Parenting

Mom Squad Goals

by Mary McClelland
motherhood mom friends
Aldo Murillo / iStock

I thought having a squad was important when I was young, single, and living my free-spirited life, but that’s just because I lacked a little thing called perspective.

Once you enter motherhood, the attachment to your Mom Squad puts Taylor Swift to shame. Although your #SquadLove probably contains far fewer high-fashion, duck face selfies—unless you’re way cooler than me, in which case: I want some tips, but also your apparently limitless childcare and budget.

Once you spawn, being down with other moms isn’t a matter of coolness, it’s a matter of necessity. It’s the difference between wanting to kill yourself with a hand mixer at 2 a.m. while baking four dozen cupcakes for a school holiday party, and knowing you can text your bestie a photo holding said hand mixer pointed at your temple, finger-gun-style. And, she will get it. Not only that, she will text you back with a photo of her stabbing herself in the eye with a celery stick because she is, at that very same moment, constructing 250 Ants on a Log.

Mom Squads innately and effortlessly get it. Your own mother, while wonderful at lavishing gifts on your children and lavishing you with helpful suggestions, just doesn’t get motherhood in the modern age. The internet age of well-educated super-mommies with competitive Pinteresting, perfectly Instagrammed backyard gardens dotted with helpful children picking apples, and blogs that preach creating a capsule wardrobe of stylish, yet functional high-low basics from Target and Barneys. Honestly, the only Barney I’m associating with at this point is on a DVD that’s overdue from the library and features a creepy purple blob calling itself a dinosaur.

Husbands or partners don’t get it either. Are they trying to poop while people bang on the door or, worse, are eerily silent? Are they trying to juggle 6 million appointments and a job, while keeping up with their eyebrow waxing, Kardashian-watching, and how to pretend like you feed your kids healthy snacks at play groups? Nope. Nor do husbands and partners understand the woes of postpartum periods, how to talk you down from the edge of putting on a tankini, how much wine it’s acceptable to drink while nursing, and why you’d rather watch Gilmore Girls than have sex.

Husbands and partners don’t want to hear endless discussions dissecting how to put the bitchy perfect mom in her place with a poignant backhanded compliment. They can’t relate to disguising coffee stains on your last acceptable pair of jeans because, OMG, doing laundry hurts, or worse—so much worse—shopping when you feel out of style, frumpy, and mom-ish because the last time you went to Madewell you ripped a romper and a pair of jeans trying them on. Naturally you couldn’t wait to tell your Mom Squad the story and laugh hysterically.

Mom Squads do more than give you someone to hang out with as you ignore your kids murdering each other over Legos. Mom Squads are more than a venting ground or a way to avoid staring at the microwave clock willing it to change from 3 p.m. into 9 p.m. Mom Squads are your nonjudgmental sanity, solace, and the reassuring voice calling the pile of laundry on your coffee table “decorative art” (because hello, they have one too!).

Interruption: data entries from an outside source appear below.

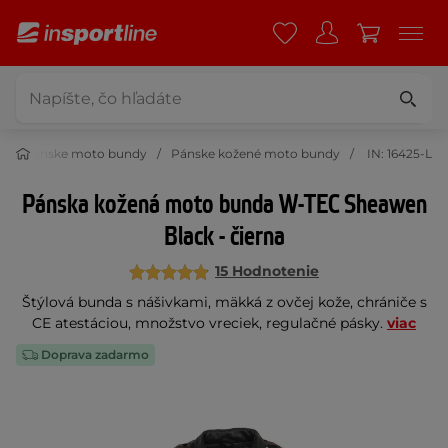
Pánske moto bundy
Pánske kožené moto bundy
IN: 16425-L
Pánska kožená moto bunda W-TEC Sheawen
Black - čierna
15 Hodnotenie
Štýlová bunda s nášivkami, mäkká z ovčej kože, chrániče s
CE atestáciou, množstvo vreciek, regulačné pásky.
viac
Doprava zadarmo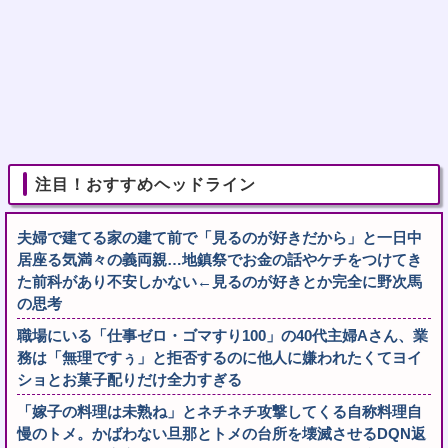
注目！おすすめヘッドライン
夫婦で建てる家の建て前で「見るのが好きだから」と一日中
居座る気満々の義両親…地鎮祭でお金の話やケチをつけてき
た前科があり不安しかない←見るのが好きとか完全に野次馬
の思考
職場にいる「仕事ゼロ・ゴマすり100」の40代主婦Aさん、業
務は「無理ですぅ」と拒否するのに他人に嫌われたくてヨイ
ショとお菓子配りだけ全力すぎる
「嫁子の料理は未熟ね」とネチネチ攻撃してくる自称料理自
慢のトメ。かばわない旦那とトメの台所を壊滅させるDQN返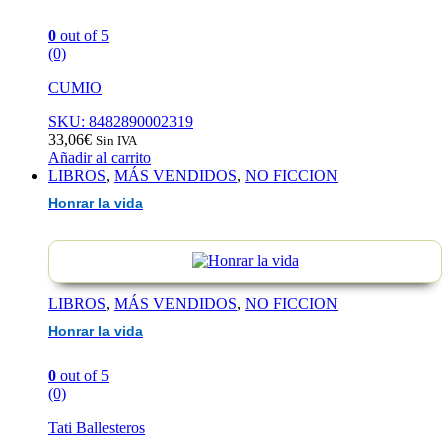
0
out of 5
(0)
CUMIO
SKU: 8482890002319
33,06
€
Sin IVA
Añadir al carrito
LIBROS
,
MÁS VENDIDOS
,
NO FICCION
Honrar la vida
LIBROS
,
MÁS VENDIDOS
,
NO FICCION
Honrar la vida
0
out of 5
(0)
Tati Ballesteros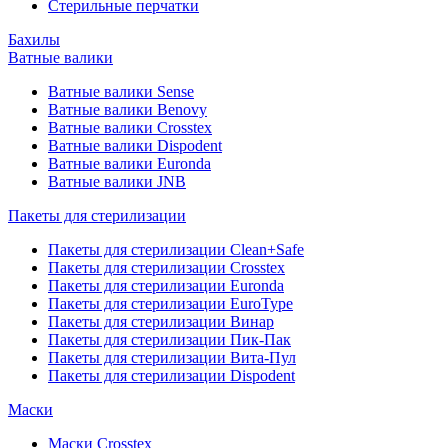
Стерильные перчатки
Бахилы
Ватные валики
Ватные валики Sense
Ватные валики Benovy
Ватные валики Crosstex
Ватные валики Dispodent
Ватные валики Euronda
Ватные валики JNB
Пакеты для стерилизации
Пакеты для стерилизации Clean+Safe
Пакеты для стерилизации Crosstex
Пакеты для стерилизации Euronda
Пакеты для стерилизации EuroType
Пакеты для стерилизации Винар
Пакеты для стерилизации Пик-Пак
Пакеты для стерилизации Вита-Пул
Пакеты для стерилизации Dispodent
Маски
Маски Crosstex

Mom Squads are antidepressants in person form. They’re free, they’re reliable, and they make everything a lot more fun—even potty training.

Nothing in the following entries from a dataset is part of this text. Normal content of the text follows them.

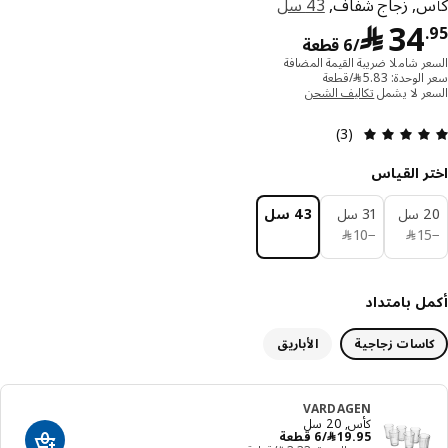
, زجاج شفاف,
43 سل
﷼ 34.95/6 قطعة
34
﷼
/6 قطعة
ر شاملا ضريبة القيمة المضافة
حدة: 5.83 ﷼/قطعة
ر لا يشمل
تكاليف الشحن
التقييم: 5 من 5 النجوم. إجمالي التقييمات: 3
(3)
ر القياس
ل
31 سل
43 سل
﷼ 15
﷼ 10
1
﷼
−
10
﷼
ل بامتداد
اسات زجاجية
الأباريق
VARDAGEN
كأس, 20 سل
﷼ 19.95/6 قطعة
95
.
19
﷼
/6 قطعة
أضف إلى سلة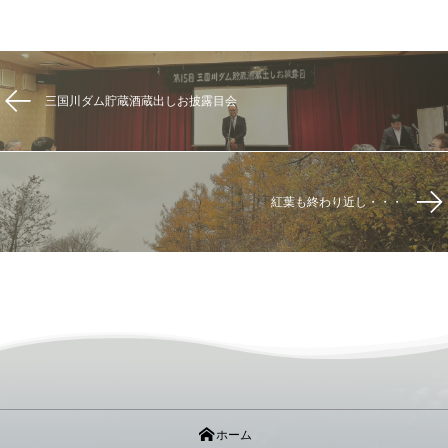
三国川ダム貯蔵酒蔵出しお披露目会
紅葉も終わり近し・・・
ホーム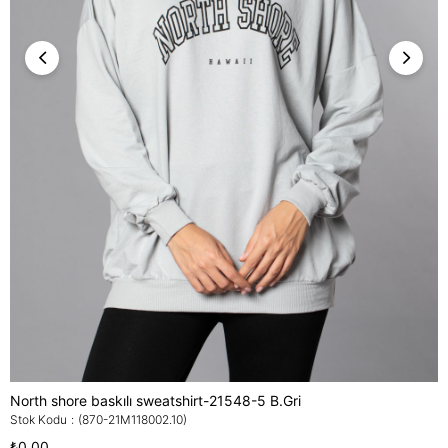
North shore baskılı sweatshirt-21548-5 B.Gri
Stok Kodu
(870-21M118002.10)
₺0,00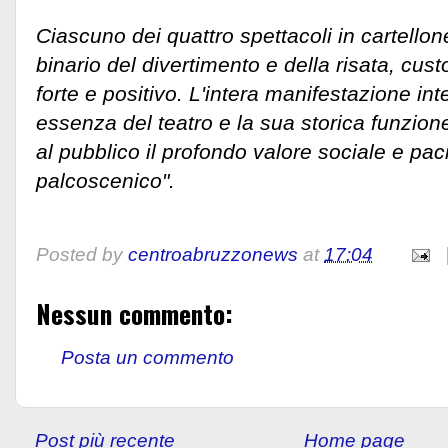
Ciascuno dei quattro spettacoli in cartello
binario del divertimento e della risata, cu
forte e positivo. L'intera manifestazione in
essenza del teatro e la sua storica funzion
al pubblico il profondo valore sociale e pacif
palcoscenico".
Posted by
centroabruzzonews
at
17:04
Nessun commento:
Posta un commento
Post più recente
Home page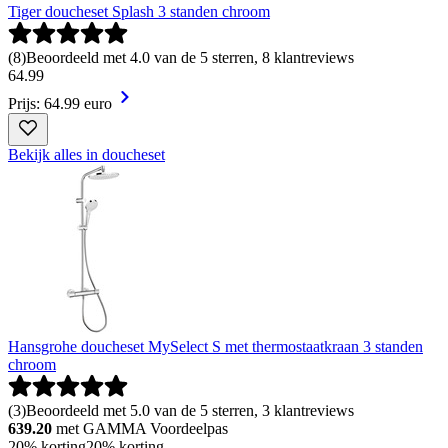
Tiger doucheset Splash 3 standen chroom
(
8
)
Beoordeeld met 4.0 van de 5 sterren, 8 klantreviews
64
.
99
Prijs: 64.99 euro
Bekijk alles in doucheset
Hansgrohe doucheset MySelect S met thermostaatkraan 3 standen
chroom
(
3
)
Beoordeeld met 5.0 van de 5 sterren, 3 klantreviews
639.20
met GAMMA Voordeelpas
20% korting
20% korting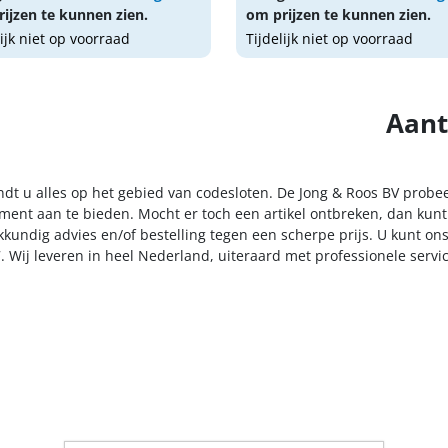
ijzen te kunnen zien.
om prijzen te kunnen zien.
lijk niet op voorraad
Tijdelijk niet op voorraad
Aant
indt u alles op het gebied van codesloten. De Jong & Roos BV probe
iment aan te bieden. Mocht er toch een artikel ontbreken, dan kunt
kkundig advies en/of bestelling tegen een scherpe prijs. U kunt on
. Wij leveren in heel Nederland, uiteraard met professionele serv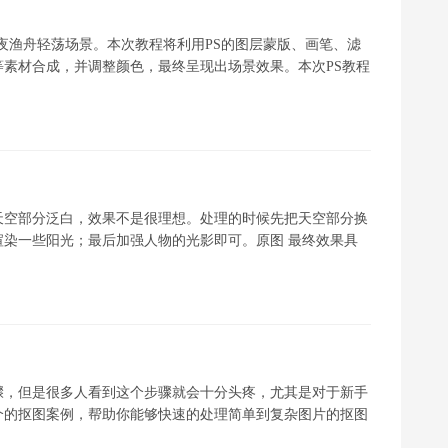
朦胧月夜渔舟轻荡场景。本次教程将利用PS的图层蒙版、画笔、滤
素材合成，并调整颜色，最终呈现出场景效果。本次PS教程
天空部分泛白，效果不是很理想。处理的时候先把天空部分换
染一些阳光；最后加强人物的光影即可。原图 最终效果具
骤，但是很多人看到这个步骤就会十分头疼，尤其是对于新手
个的抠图案例，帮助你能够快速的处理简单到复杂图片的抠图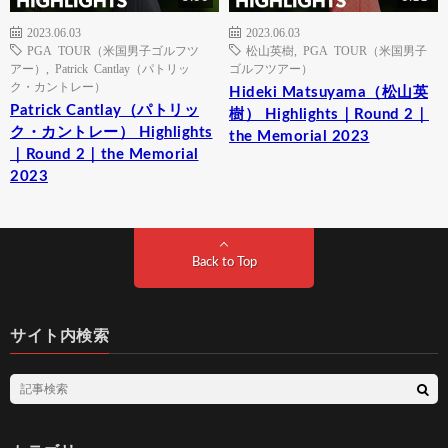
2023.06.03
2023.06.03
PGA TOUR（米国男子ゴルフツ
松山英樹
,
PGA TOUR（米国男子
アー）
,
Patrick Cantlay（パトリッ
ゴルフツアー）
ク・カントレー）
Hideki Matsuyama（松山英
Patrick Cantlay（パトリッ
樹） Highlights｜Round 2｜
ク・カントレー） Highlights
the Memorial 2023
｜Round 2｜the Memorial
2023
Back to Top
サイト内検索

Mom Squads don’t expect perfection or the appearance of trying to be perfect. If you don’t have snacks for play groups, they’ll bring some, and if your house looks like the aftermath of a Jurassic Park invasion, they’ll help you clean, and vice versa. When it’s New Year’s Eve, they’ll bring the whole family (plus booze) over at 7 p.m. for a halfway-to-Ball Drop pizza party ending in synchronized tantrums at 10 p.m.

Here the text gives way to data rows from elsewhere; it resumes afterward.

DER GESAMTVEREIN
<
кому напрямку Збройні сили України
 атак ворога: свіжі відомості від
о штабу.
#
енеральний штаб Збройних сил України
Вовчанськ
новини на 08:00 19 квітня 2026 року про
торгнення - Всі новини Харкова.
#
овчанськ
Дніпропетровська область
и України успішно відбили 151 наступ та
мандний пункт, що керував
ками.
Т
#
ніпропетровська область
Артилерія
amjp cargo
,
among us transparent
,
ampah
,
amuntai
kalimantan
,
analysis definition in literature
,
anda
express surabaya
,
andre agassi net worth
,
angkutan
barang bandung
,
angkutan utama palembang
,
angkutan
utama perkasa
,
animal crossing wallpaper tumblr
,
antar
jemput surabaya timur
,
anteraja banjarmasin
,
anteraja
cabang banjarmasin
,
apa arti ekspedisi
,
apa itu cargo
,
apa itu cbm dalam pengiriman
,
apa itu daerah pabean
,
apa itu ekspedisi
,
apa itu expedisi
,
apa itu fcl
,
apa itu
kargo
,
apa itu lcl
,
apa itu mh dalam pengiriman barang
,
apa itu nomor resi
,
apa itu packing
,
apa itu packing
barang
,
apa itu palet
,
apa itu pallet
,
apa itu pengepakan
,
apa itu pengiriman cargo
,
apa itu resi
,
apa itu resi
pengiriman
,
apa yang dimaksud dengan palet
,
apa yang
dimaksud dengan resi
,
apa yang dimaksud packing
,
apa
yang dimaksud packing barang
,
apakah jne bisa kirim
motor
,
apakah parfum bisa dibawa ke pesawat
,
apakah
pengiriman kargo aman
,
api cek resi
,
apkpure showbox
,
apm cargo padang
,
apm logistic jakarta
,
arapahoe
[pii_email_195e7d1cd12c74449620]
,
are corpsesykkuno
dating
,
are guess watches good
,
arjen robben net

Mom Squads give you the freedom to complain about feeling like a loser as your childless friends post Facebook photos of their fabulous Japanese vacation. Meanwhile, you took an unfabulously atrocious trip to Disney on Ice (which was an adult-beverage-free zone, and they were checking purses!). Hell, next time your Mom Squad will go too, because no one should suffer alone.

Mom Squads remind you that you’re still your own person, despite the fact that part of your DNA is currently spitting chunks of Play-Doh out of their mouth, screaming, “I’m vomiting boogers!” Mom Squads understand that sometimes you just need leggings to be considered pants, or boxed mac and cheese to be considered a healthy dinner, and because your husband is able to poop in peace, you sometimes don’t love him.

Best of all, while your childless friends are just eating dinner at 8 p.m., Mom Squads are ready to go out for a drink or, better yet, come over in their pj’s to relish being able to guzzle cheap wine, chat, and stuff your faces without being interrupted to break up fights, change a diaper, peel someone’s banana, or counsel them through the rage of being unable to cram a life-sized plush Elmo into a Little People airplane.